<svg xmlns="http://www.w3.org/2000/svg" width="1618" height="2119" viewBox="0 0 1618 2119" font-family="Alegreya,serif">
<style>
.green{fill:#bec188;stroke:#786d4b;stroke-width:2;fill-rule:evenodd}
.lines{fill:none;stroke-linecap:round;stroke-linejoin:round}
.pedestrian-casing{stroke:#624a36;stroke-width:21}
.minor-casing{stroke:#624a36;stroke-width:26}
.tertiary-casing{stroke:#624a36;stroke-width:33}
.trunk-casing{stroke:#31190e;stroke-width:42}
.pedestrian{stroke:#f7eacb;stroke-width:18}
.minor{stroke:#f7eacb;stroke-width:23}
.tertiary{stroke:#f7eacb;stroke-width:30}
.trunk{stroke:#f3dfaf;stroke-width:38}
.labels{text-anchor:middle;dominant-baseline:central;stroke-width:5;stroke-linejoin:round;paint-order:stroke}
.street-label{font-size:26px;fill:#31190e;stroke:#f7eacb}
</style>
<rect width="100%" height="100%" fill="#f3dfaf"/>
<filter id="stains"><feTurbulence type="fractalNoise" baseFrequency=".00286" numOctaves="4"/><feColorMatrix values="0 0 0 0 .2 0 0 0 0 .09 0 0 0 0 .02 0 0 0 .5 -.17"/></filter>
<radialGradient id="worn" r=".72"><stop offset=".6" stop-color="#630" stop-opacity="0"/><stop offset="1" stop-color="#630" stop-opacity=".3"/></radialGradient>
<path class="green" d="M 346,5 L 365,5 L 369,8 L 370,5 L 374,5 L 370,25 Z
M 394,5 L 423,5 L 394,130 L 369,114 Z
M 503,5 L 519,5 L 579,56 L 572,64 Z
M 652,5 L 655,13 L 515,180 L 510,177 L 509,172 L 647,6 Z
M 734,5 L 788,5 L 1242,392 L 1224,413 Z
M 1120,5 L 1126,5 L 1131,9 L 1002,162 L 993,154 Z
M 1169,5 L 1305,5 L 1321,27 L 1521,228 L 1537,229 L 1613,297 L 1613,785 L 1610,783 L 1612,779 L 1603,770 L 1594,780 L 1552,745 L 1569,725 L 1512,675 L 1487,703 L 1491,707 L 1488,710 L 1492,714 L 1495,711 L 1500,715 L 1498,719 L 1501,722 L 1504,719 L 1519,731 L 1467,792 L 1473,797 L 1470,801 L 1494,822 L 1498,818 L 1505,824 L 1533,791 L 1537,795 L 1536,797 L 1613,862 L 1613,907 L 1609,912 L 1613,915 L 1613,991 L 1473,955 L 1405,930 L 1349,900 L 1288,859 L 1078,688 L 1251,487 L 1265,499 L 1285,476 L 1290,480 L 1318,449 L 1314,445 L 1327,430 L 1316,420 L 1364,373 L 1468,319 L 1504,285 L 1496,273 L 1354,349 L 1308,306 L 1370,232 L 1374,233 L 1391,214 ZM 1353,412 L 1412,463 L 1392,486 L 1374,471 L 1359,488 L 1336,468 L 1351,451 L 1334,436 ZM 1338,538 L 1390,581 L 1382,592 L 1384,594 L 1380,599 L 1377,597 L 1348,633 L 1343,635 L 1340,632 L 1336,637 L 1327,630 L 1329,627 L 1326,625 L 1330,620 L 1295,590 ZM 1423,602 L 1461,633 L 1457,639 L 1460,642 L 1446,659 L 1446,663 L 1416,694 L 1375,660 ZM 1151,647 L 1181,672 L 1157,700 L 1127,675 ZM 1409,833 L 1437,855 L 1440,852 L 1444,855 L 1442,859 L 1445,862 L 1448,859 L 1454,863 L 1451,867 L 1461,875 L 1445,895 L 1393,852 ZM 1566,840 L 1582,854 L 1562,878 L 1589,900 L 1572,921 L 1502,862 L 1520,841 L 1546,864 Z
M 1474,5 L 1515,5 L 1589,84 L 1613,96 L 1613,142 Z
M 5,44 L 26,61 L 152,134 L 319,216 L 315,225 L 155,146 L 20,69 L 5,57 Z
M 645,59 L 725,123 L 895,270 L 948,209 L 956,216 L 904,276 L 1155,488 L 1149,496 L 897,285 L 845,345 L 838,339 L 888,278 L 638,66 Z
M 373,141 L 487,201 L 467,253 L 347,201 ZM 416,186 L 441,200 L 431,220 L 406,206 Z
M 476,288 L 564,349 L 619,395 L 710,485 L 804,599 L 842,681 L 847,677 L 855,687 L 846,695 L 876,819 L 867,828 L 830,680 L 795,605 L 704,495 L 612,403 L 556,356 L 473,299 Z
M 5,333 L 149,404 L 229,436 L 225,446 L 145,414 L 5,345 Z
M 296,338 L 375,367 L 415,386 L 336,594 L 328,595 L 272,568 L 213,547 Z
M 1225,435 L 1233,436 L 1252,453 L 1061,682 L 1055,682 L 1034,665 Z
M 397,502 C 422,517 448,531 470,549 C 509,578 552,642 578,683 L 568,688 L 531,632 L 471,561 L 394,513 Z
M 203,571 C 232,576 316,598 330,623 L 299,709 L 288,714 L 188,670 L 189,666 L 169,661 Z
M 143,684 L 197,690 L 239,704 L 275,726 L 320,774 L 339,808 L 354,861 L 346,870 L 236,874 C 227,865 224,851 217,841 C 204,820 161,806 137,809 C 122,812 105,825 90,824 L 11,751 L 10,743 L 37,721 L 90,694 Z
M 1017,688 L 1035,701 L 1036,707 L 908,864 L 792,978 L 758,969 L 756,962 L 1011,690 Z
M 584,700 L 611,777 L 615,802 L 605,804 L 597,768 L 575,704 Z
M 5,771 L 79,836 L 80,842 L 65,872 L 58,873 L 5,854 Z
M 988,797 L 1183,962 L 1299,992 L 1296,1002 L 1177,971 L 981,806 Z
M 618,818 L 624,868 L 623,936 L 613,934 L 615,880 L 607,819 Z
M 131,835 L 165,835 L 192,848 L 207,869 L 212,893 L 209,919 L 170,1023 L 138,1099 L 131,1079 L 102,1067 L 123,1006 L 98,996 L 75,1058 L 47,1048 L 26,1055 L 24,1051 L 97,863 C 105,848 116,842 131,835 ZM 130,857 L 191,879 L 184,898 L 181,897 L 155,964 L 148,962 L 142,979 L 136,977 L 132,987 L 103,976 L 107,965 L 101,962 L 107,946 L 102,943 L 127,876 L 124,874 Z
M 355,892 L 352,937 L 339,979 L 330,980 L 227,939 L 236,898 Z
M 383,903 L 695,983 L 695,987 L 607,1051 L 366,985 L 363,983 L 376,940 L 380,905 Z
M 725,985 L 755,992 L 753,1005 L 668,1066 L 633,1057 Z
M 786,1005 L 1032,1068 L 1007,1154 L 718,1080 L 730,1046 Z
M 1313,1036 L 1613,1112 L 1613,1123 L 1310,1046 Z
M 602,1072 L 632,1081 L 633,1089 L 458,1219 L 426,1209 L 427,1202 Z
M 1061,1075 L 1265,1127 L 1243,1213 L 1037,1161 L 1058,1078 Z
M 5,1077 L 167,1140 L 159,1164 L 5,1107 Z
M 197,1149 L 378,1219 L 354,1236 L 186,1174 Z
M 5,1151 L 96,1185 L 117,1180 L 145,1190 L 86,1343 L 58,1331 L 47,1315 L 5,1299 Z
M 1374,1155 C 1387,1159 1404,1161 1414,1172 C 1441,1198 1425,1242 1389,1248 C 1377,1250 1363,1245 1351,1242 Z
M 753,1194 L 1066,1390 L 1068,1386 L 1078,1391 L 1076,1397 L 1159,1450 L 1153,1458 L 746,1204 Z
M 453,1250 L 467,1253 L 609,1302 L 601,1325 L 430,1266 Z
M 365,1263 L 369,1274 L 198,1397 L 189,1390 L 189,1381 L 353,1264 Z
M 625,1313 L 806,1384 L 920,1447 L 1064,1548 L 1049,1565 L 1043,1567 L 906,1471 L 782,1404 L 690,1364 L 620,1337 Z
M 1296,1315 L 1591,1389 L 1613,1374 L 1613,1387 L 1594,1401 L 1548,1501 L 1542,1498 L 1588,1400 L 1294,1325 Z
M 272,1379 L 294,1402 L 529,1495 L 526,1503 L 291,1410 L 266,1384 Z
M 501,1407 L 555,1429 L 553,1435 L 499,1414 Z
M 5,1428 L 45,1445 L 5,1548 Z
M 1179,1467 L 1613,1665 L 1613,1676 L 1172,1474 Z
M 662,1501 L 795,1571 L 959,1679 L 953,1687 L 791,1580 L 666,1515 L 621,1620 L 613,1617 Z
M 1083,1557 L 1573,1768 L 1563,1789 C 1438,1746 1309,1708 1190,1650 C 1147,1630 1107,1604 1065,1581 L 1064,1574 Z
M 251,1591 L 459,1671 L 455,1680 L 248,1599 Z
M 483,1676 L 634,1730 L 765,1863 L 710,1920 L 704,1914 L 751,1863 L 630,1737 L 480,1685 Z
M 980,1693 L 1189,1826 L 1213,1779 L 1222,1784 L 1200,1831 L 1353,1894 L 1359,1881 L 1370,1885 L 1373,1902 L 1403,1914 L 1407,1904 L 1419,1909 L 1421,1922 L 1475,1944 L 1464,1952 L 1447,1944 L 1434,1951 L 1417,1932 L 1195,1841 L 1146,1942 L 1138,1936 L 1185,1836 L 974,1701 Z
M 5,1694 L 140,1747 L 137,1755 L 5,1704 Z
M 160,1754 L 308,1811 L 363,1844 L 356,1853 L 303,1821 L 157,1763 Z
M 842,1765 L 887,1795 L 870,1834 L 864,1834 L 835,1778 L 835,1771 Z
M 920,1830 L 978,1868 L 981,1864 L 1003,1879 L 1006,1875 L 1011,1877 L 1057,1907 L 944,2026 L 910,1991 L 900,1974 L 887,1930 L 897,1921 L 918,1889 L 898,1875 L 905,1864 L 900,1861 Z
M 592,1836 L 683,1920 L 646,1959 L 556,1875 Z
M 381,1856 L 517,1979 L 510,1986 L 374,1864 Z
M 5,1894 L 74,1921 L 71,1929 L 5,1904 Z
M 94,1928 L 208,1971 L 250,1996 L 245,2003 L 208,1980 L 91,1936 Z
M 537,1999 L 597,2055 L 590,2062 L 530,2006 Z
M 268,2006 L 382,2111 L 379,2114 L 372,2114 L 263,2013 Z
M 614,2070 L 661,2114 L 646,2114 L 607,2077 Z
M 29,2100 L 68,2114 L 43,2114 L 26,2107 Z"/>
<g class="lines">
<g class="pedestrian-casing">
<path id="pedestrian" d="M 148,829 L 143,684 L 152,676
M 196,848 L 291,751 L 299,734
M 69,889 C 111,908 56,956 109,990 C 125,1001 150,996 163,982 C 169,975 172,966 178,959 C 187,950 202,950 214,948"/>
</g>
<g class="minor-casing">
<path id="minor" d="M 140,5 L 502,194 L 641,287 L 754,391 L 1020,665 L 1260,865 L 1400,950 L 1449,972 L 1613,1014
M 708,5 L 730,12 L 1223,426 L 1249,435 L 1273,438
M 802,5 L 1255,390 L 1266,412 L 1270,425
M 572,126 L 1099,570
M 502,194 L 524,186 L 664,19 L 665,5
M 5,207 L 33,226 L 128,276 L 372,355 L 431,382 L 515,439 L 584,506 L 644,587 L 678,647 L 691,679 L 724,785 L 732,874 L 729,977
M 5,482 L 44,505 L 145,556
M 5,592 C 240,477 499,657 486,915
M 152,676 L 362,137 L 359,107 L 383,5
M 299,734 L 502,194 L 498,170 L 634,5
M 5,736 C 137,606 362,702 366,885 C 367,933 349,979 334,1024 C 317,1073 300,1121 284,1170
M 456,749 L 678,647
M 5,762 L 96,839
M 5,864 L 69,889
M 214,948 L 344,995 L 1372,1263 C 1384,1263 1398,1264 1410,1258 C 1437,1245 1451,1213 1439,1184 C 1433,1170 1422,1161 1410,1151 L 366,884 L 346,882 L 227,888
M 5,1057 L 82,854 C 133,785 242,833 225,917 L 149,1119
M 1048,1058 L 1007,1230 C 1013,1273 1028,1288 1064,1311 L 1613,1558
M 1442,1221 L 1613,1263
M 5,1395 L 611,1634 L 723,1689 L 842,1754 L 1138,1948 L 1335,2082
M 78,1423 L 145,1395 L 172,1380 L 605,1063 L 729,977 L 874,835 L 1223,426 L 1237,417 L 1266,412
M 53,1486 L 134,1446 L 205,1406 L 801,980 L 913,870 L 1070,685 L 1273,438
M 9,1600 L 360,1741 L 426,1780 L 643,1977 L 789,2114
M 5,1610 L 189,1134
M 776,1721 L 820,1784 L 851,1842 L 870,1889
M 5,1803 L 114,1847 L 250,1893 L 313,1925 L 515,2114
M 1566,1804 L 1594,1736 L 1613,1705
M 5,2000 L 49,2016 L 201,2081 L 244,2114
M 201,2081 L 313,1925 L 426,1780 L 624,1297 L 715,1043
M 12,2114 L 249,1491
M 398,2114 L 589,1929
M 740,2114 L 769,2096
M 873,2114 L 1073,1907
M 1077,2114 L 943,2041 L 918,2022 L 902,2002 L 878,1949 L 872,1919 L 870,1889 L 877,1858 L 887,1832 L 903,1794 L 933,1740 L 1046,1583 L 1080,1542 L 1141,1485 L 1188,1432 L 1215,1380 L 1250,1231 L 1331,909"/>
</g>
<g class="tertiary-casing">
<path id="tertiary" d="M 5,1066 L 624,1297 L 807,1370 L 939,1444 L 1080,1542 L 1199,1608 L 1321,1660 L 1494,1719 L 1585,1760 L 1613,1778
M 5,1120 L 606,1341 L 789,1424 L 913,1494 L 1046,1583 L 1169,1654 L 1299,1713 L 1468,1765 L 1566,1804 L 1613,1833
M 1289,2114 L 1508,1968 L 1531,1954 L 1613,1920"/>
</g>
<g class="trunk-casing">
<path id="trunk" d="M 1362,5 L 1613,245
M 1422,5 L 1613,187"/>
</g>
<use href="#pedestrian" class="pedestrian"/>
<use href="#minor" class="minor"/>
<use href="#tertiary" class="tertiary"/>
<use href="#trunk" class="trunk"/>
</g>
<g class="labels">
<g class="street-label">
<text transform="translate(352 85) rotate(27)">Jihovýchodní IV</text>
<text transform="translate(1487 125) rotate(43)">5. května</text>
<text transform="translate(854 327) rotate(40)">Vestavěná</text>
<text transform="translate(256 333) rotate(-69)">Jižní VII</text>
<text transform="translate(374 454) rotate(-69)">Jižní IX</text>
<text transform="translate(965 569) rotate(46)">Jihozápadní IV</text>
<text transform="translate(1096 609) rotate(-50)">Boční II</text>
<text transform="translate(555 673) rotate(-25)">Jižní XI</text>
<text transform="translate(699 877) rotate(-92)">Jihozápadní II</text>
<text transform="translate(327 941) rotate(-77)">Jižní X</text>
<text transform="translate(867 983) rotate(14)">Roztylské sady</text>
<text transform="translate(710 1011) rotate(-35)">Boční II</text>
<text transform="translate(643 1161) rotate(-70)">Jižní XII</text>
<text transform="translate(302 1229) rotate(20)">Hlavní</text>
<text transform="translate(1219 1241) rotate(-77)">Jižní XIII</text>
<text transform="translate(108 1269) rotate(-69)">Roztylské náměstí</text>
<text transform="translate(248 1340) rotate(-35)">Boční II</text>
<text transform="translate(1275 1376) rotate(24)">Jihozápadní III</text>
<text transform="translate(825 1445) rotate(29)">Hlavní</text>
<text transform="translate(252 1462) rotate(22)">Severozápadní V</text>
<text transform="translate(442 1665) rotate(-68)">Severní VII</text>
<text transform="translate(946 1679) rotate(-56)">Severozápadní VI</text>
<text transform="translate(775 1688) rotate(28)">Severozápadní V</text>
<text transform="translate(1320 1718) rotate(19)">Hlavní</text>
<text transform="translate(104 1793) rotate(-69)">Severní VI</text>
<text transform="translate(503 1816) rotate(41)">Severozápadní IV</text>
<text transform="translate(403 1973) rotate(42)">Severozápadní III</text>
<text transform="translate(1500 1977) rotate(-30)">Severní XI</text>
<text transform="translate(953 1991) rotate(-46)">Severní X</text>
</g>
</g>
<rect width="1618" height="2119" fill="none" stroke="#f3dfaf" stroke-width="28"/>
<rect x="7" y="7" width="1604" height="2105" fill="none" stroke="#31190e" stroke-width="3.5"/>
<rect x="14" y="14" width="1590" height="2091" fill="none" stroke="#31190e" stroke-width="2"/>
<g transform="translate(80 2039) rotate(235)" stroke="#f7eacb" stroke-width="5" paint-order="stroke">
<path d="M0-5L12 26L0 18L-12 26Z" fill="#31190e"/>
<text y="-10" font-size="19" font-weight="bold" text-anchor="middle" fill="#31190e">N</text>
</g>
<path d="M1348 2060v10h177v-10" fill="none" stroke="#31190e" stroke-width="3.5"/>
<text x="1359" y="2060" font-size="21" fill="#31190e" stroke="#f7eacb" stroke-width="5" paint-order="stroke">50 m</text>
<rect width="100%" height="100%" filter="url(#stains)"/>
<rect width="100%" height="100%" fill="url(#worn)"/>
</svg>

# ABOUT THIS TASK
Copy the lines of the entries above that mention "worn".

# SOLUTION TO THIS EXERCISE
<radialGradient id="worn" r=".72"><stop offset=".6" stop-color="#630" stop-opacity="0"/><stop offset="1" stop-color="#630" stop-opacity=".3"/></radialGradient>
<rect width="100%" height="100%" fill="url(#worn)"/>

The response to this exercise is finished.